In Germany, there is no reason to come to work sick, at least not from a financial point of view. “Statutory sick pay has been anchored in German law since the early 19th century. And it is one of the most important principles of our social security system,” says Ziebarth in the current podcast episode. In international comparison, sick pay is rarely the norm. The economist explains that in Sweden, the first sick day is not paid at all and employers pay 80 per cent of income thereafter. For a long time, there had been a strong opposition against the introduction of any form of paid sick leave in the US. “Some feared over-regulation of the labour market, falling wages and job losses,” says Ziebarth. However, research shows predominantly positive effects that have no significant impact on the labour market, says Ziebarth, who lived in the USA for eleven years.
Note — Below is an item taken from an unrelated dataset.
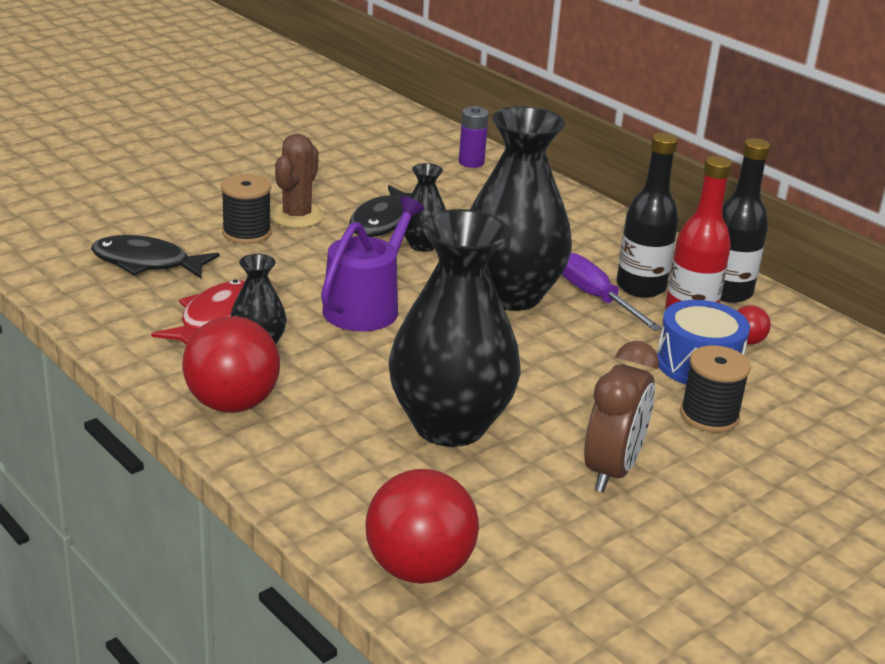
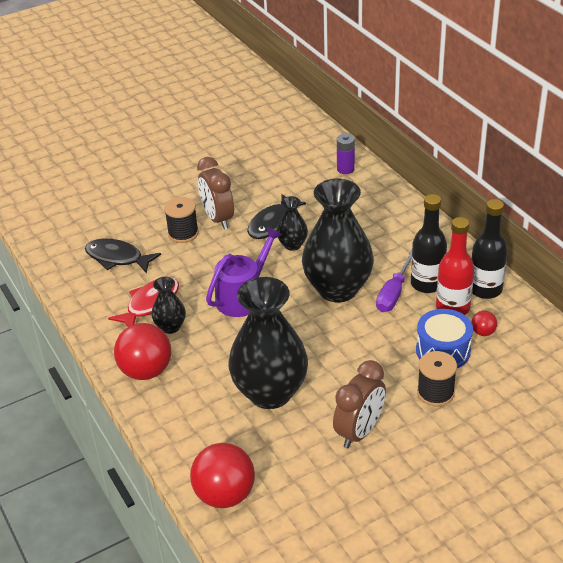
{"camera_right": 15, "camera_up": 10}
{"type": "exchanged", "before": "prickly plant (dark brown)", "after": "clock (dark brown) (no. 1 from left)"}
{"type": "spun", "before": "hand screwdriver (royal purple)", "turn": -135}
New solutions for a social security system under pressure

Paid sick leave is not the only issue. Demographic change and the shortage of skilled workers are challenges that call for innovative solutions. New diseases, including long COVID and the increasing number of people suffering from mental illness, put additional pressure on the system. In the current situation, how can the government keep people healthy and happy and in the labour force for as long as possible? One possible approach is more and better data, as well as new programmes. “For example, employees could answer certain filter questions every morning on a voluntary basis. That way you can see immediately if someone is in a bad mental state, tired or feeling unwell. More pilot projects of this kind would be useful.”